BEGIN DATASET SECTION

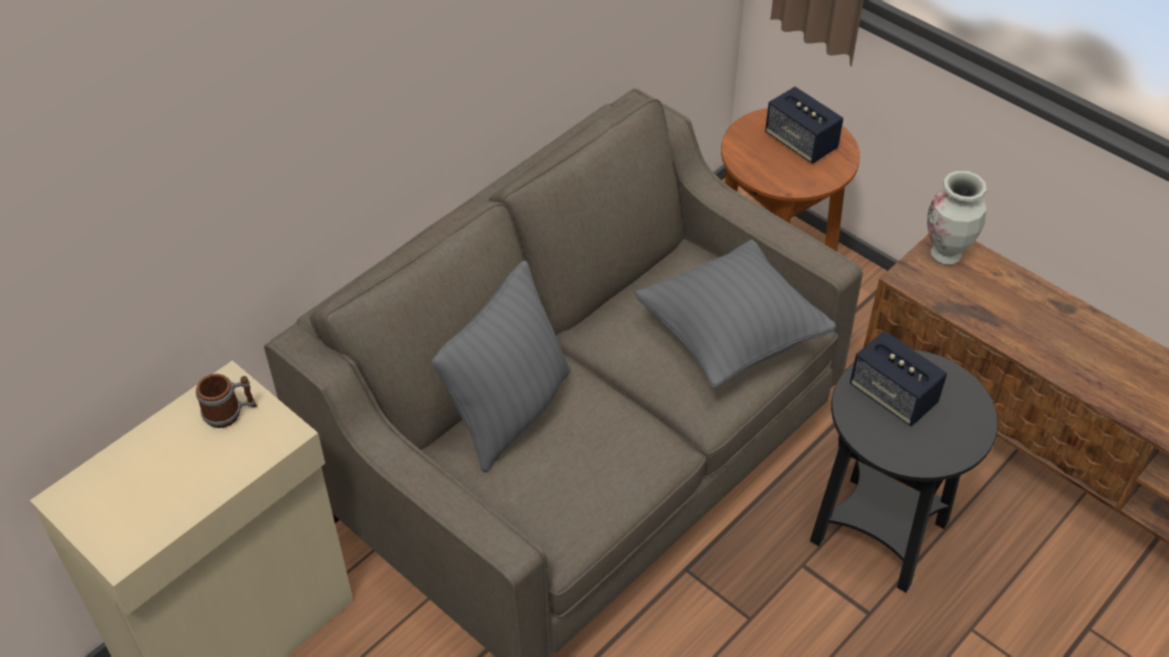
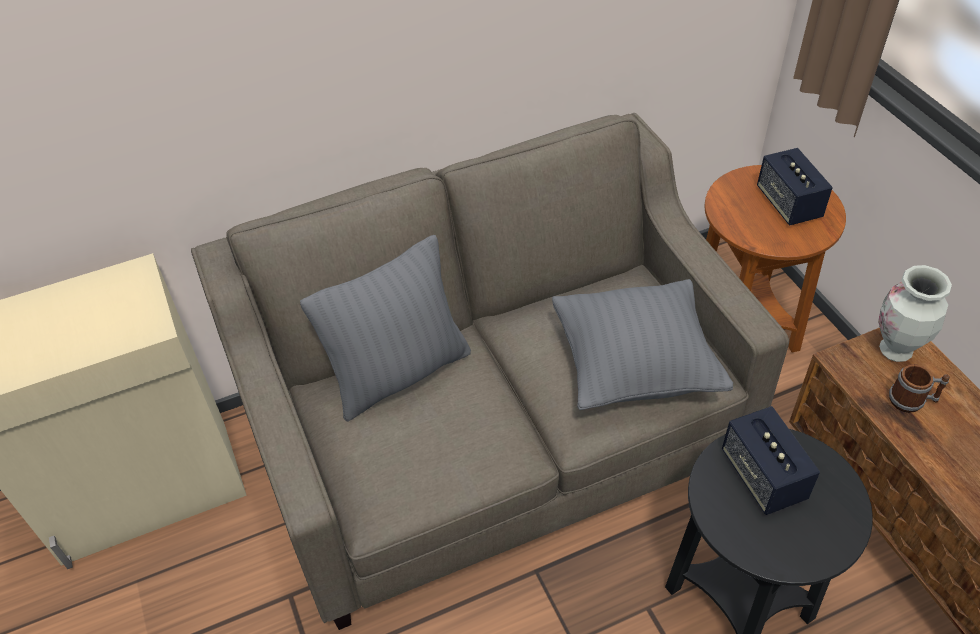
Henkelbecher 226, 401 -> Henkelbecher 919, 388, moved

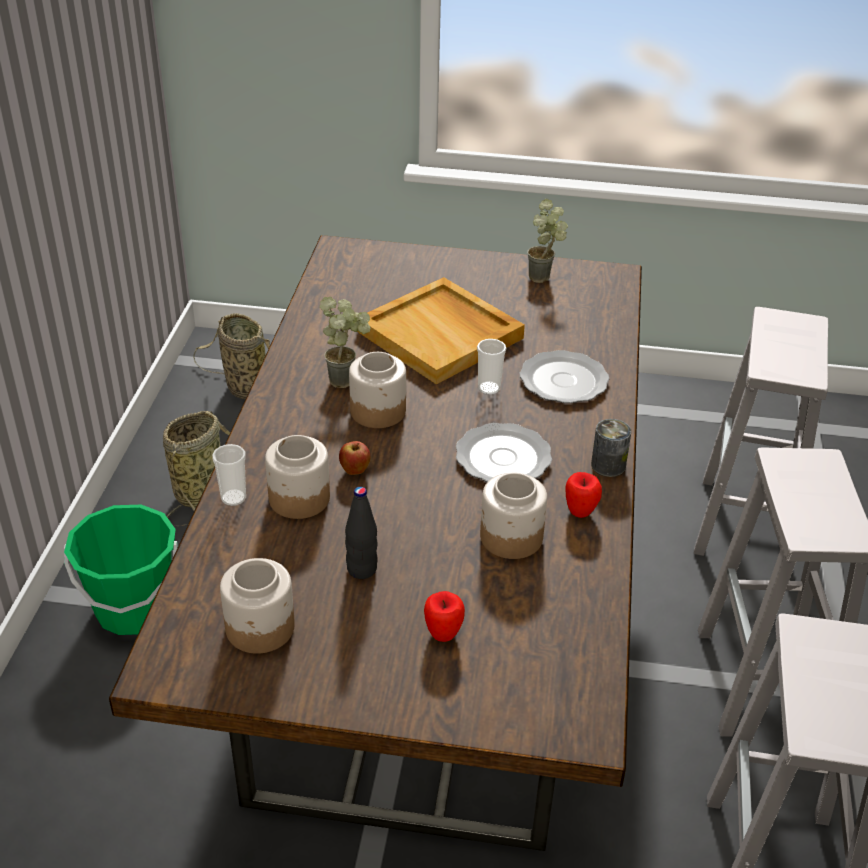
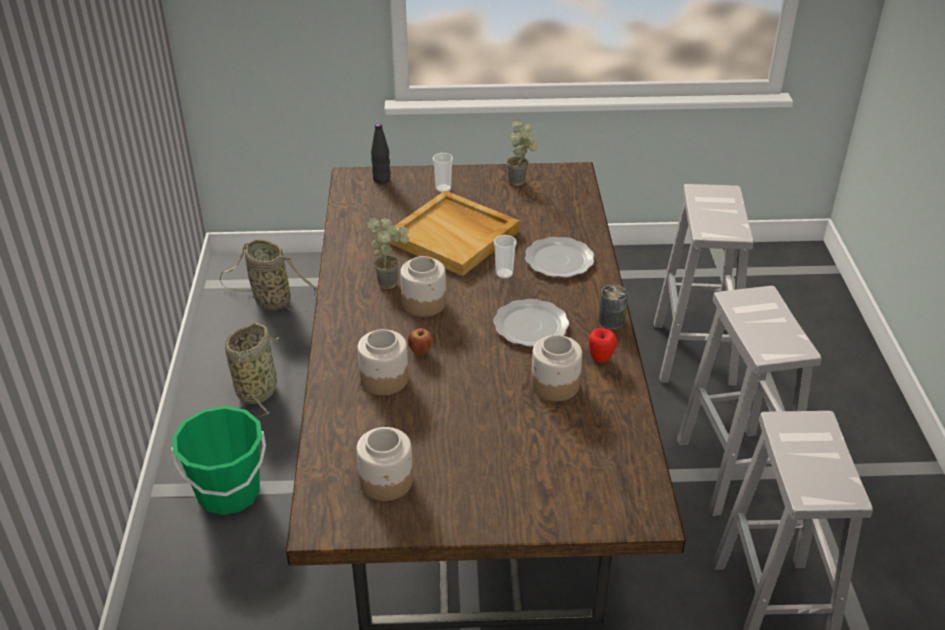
Apfel 444, 616 -> none
Tasse 229, 475 -> Tasse 443, 173, moved
Flasche (schwarz) 361, 533 -> Flasche (schwarz) 380, 153, moved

END DATASET SECTION

• _EXERCISE OBJECTIVE_:
Give back the listing unchanged. Strip out the pictures.

• _ANSWER SPACE_:
Henkelbecher 226, 401 -> Henkelbecher 919, 388, moved

Apfel 444, 616 -> none
Tasse 229, 475 -> Tasse 443, 173, moved
Flasche (schwarz) 361, 533 -> Flasche (schwarz) 380, 153, moved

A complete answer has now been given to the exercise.